Count the lines in the records below that contain the word "simbolo". Reply with that number only.
•••••
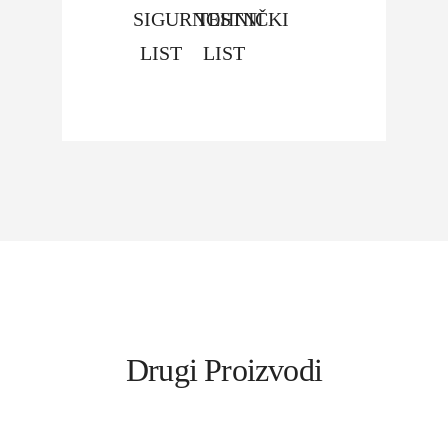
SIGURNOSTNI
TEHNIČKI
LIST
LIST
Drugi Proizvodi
•••••
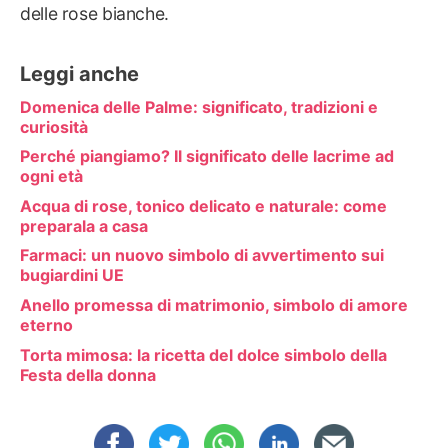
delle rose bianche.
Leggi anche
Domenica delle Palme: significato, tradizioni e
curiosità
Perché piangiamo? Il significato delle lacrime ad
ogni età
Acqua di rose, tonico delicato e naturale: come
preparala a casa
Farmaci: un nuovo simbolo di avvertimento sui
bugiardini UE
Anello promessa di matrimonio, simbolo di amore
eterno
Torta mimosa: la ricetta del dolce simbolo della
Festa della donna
•••••
● Answer to the problem
3